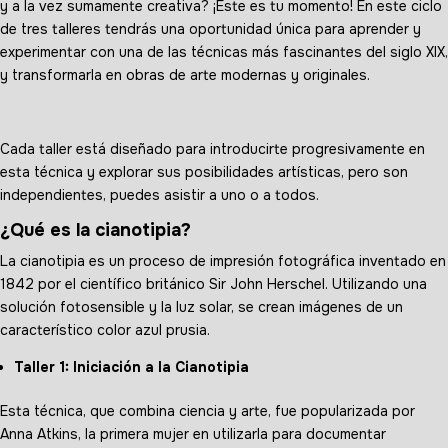
y a la vez sumamente creativa? ¡Este es tu momento! En este ciclo
de tres talleres tendrás una oportunidad única para aprender y
experimentar con una de las técnicas más fascinantes del siglo XIX,
y transformarla en obras de arte modernas y originales.
Cada taller está diseñado para introducirte progresivamente en
esta técnica y explorar sus posibilidades artísticas, pero son
independientes, puedes asistir a uno o a todos.
¿Qué es la cianotipia?
La cianotipia es un proceso de impresión fotográfica inventado en
1842 por el científico británico Sir John Herschel. Utilizando una
solución fotosensible y la luz solar, se crean imágenes de un
característico color azul prusia.
Taller 1: Iniciación a la Cianotipia
Esta técnica, que combina ciencia y arte, fue popularizada por
Anna Atkins, la primera mujer en utilizarla para documentar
- - - -
*Instructions to follow:* Transcribe all of the lines above exactly as given. The pictures stay out.

*Answer:*
y a la vez sumamente creativa? ¡Este es tu momento! En este ciclo
de tres talleres tendrás una oportunidad única para aprender y
experimentar con una de las técnicas más fascinantes del siglo XIX,
y transformarla en obras de arte modernas y originales.
Cada taller está diseñado para introducirte progresivamente en
esta técnica y explorar sus posibilidades artísticas, pero son
independientes, puedes asistir a uno o a todos.
¿Qué es la cianotipia?
La cianotipia es un proceso de impresión fotográfica inventado en
1842 por el científico británico Sir John Herschel. Utilizando una
solución fotosensible y la luz solar, se crean imágenes de un
característico color azul prusia.
Taller 1: Iniciación a la Cianotipia
Esta técnica, que combina ciencia y arte, fue popularizada por
Anna Atkins, la primera mujer en utilizarla para documentar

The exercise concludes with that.